-- Available records follows --

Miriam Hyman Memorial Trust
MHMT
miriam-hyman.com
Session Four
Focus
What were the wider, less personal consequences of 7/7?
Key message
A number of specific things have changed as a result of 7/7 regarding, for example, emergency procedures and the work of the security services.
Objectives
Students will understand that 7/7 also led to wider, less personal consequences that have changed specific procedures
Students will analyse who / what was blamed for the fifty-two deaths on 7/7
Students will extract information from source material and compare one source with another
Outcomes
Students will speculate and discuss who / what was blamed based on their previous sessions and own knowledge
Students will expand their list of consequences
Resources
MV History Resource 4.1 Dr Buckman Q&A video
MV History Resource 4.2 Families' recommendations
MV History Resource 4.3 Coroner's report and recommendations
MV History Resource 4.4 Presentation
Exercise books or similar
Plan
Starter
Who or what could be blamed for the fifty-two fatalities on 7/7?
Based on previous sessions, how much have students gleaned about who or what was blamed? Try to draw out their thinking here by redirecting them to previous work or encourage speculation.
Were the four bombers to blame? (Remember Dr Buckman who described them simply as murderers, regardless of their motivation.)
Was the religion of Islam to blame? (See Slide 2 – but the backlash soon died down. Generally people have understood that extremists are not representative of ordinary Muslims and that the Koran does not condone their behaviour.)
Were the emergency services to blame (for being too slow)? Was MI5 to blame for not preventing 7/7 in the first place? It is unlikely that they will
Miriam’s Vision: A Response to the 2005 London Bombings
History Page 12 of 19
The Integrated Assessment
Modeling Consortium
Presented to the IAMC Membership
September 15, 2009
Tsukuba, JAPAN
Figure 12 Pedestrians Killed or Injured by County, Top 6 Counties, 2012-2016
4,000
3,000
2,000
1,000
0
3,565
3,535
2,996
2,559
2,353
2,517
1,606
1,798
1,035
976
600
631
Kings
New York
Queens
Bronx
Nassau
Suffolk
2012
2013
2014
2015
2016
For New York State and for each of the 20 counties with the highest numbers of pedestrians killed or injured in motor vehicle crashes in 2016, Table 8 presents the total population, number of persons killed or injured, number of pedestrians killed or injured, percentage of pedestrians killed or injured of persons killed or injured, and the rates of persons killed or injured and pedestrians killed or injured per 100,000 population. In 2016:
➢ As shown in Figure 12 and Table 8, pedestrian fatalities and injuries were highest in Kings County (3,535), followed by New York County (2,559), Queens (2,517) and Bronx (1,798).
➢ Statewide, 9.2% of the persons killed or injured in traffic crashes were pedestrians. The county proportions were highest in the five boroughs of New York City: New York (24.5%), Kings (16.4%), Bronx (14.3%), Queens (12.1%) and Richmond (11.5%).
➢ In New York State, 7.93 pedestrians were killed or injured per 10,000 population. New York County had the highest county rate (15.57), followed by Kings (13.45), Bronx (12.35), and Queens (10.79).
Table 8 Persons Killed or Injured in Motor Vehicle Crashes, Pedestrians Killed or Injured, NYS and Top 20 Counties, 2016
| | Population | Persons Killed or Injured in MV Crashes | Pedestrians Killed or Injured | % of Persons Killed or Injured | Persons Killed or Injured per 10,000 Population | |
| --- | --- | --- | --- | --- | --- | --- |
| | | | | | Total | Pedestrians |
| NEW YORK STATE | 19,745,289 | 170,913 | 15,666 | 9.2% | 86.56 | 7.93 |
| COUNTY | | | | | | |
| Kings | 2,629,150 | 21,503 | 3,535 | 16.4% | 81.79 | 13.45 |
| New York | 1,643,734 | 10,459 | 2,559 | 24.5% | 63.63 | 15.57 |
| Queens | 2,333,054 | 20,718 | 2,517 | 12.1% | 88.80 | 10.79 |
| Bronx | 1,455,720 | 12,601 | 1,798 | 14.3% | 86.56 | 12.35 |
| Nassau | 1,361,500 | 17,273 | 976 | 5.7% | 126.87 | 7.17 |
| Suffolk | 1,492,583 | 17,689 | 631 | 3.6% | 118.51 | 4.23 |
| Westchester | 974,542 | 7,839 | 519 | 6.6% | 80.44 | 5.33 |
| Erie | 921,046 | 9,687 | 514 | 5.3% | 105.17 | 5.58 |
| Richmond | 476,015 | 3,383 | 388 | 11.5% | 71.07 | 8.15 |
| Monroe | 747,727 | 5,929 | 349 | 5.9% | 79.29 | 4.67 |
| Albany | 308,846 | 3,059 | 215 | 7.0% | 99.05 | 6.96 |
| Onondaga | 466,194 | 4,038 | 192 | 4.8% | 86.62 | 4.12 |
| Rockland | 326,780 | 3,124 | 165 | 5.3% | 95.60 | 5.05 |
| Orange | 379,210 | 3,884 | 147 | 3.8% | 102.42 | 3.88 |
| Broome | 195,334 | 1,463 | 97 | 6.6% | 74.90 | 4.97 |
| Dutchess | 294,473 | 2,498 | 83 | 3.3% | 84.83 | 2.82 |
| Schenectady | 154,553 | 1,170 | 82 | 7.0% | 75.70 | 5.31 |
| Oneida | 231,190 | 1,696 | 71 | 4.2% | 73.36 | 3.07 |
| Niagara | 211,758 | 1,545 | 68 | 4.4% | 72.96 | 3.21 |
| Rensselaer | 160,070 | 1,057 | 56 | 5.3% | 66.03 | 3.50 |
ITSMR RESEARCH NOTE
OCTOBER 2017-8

-- Available records concluded --

Exercise details: Reproduce the entries above exactly, starting at their first line and finishing with the line that contains "Were the emergency".

Solution to the exercise:
Miriam Hyman Memorial Trust
MHMT
miriam-hyman.com
Session Four
Focus
What were the wider, less personal consequences of 7/7?
Key message
A number of specific things have changed as a result of 7/7 regarding, for example, emergency procedures and the work of the security services.
Objectives
Students will understand that 7/7 also led to wider, less personal consequences that have changed specific procedures
Students will analyse who / what was blamed for the fifty-two deaths on 7/7
Students will extract information from source material and compare one source with another
Outcomes
Students will speculate and discuss who / what was blamed based on their previous sessions and own knowledge
Students will expand their list of consequences
Resources
MV History Resource 4.1 Dr Buckman Q&A video
MV History Resource 4.2 Families' recommendations
MV History Resource 4.3 Coroner's report and recommendations
MV History Resource 4.4 Presentation
Exercise books or similar
Plan
Starter
Who or what could be blamed for the fifty-two fatalities on 7/7?
Based on previous sessions, how much have students gleaned about who or what was blamed? Try to draw out their thinking here by redirecting them to previous work or encourage speculation.
Were the four bombers to blame? (Remember Dr Buckman who described them simply as murderers, regardless of their motivation.)
Was the religion of Islam to blame? (See Slide 2 – but the backlash soon died down. Generally people have understood that extremists are not representative of ordinary Muslims and that the Koran does not condone their behaviour.)
Were the emergency services to blame (for being too slow)? Was MI5 to blame for not preventing 7/7 in the first place? It is unlikely that they will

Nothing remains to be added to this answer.